Among the highlights in the budget are:

— a slight reduction (0.2 percent) in overall spending.

— a 1.3 percent increase in the overall property tax levy. The levy is increasing despite a slight overall decrease in spending because of a decrease in use of Town reserves to fund operations. Looking only at the three major funds (General, Highway and Refuse), the increase for the average Town homeowner is projected at $29.16.

— a $15 million capital budget that focuses on improvements to the Town’s infrastructure such as rehabilitation of various plants and pump stations in the Dix Hills Water District and  headworks improvements in the Huntington Sewer District. Funding is also included for road rehabilitation, drainage infrastructure and paving.

— salary freezes for all elected officials and appointed and management personnel. At the November 5 meeting, the Town Board approved a Management Plan outlining various benefits for appointed and management personnel and setting parameters for items such as leave time and medical contributions.

“This was a difficult budget to put together, given the limitations of the tax cap and increases in costs such as health insurance,” Supervisor Petrone said, “But I am pleased that we were able to maintain services and programs our residents want and have come to expect.”

In other action, the Town Board:

— extended for another five years the agreement with Starflower Experiences Inc. for educational uses of Manor Farm Park. Starflower a annually provides at least six free environmental education programs to Huntington residents , as well as various maintenance and security services at the facility.

— authorized the Supervisor to execute an agreement with an artist to design, fabricate and install a public art project for Sweet Hollow Park. A selection panel from the Town’s Public Art Advisory Committee reviewed 13 submissions in response to a request for qualifications, and selected a recommended artist, Suzanne Lee of Portland, OR, and an alternate artist, Beatrice Colon of New York City. The budget for the project is a total of $85,000 from the Town’s Environmental Open Space and Parks Improvement (EOSPA) fund, of which $20,000 is in the 2015 Capital Budget.

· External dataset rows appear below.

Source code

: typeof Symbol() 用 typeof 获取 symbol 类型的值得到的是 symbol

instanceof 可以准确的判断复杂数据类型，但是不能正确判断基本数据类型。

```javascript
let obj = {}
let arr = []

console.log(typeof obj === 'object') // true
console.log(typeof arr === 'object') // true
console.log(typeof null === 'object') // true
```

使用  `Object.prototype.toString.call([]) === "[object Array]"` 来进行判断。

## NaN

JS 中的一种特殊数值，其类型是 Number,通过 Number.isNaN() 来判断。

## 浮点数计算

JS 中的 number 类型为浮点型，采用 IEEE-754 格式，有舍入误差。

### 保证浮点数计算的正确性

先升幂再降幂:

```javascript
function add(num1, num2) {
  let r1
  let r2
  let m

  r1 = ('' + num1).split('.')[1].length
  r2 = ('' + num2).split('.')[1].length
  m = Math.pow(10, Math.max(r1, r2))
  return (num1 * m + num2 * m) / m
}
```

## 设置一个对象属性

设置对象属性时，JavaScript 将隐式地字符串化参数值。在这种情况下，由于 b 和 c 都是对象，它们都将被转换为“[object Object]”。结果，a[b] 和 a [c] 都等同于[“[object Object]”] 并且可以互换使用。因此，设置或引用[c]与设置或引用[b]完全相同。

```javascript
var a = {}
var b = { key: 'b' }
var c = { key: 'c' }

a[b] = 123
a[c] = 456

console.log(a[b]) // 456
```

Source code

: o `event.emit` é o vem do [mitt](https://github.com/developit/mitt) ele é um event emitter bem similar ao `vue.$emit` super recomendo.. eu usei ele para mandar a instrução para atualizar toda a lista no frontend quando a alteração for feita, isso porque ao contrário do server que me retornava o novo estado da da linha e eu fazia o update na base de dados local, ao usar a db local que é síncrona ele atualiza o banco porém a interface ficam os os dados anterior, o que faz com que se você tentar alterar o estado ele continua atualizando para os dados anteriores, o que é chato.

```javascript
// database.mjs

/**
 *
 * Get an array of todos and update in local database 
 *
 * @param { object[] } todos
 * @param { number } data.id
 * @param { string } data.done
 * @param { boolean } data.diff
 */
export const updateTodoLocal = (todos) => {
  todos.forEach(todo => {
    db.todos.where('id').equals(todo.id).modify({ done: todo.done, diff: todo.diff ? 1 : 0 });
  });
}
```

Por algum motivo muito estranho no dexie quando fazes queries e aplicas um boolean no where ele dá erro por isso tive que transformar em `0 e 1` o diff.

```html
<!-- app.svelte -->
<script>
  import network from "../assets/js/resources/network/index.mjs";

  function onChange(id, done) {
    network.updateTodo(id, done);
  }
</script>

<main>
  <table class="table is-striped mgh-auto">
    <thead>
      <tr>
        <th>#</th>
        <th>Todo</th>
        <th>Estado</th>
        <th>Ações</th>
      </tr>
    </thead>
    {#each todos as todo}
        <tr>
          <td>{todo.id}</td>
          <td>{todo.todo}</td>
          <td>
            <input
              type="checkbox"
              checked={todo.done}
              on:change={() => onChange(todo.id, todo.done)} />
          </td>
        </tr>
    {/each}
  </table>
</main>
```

— approved the purchase of the 3.5-acre Tannenbaum Property in Fort Salonga, at a price not the exceed $897,000. The acquisition was recommended by the Town’s EOSPA committee for use as passive parkland with trails. Trails currently on the property are used by hikers and runners.

— authorized spending up to $265,000 from the neighborhood enhancement fund for upland improvements as part of the Halesite Marina reconstruction, including porous pavers to manage storm water in a more sustainable manner than conventional drainage, for continuation of the brock harbor walkway and for decorative street lighting.

— accepted the donation of landscaping from Main Street Nursery and Florist for landscape planting and maintenance for the two roundabouts on New York Avenue in Halesite.

— approved waiving parking meter fees in Huntington Village during the upcoming holiday Season, from November 27 to January 1.

— scheduled a December 8 public hearing on a proposal to acquire, with the North Shore

Land Alliance, a conservation easement on three-acre parcel adjoining the Wawapek Preserve in Cold Spring Harbor.

— scheduled a December 8 public hearing on a proposed amendment to Town Code that would add the classification “bistro” for certain food service restaurants such as pizzerias that are smaller that restaurants and different from food shops, as well as defining a “tavern/bar.” The addition of the classification would allow for specific regulations for those types of businesses.

— scheduled a December 8 on a proposed zone change requested by Gurwin Senior Housing to erect a 237-unit, lifecare-type community offering different levels of health services to senior residents. The property is near the intersection of Commack and Hauppauge Roads in Commack.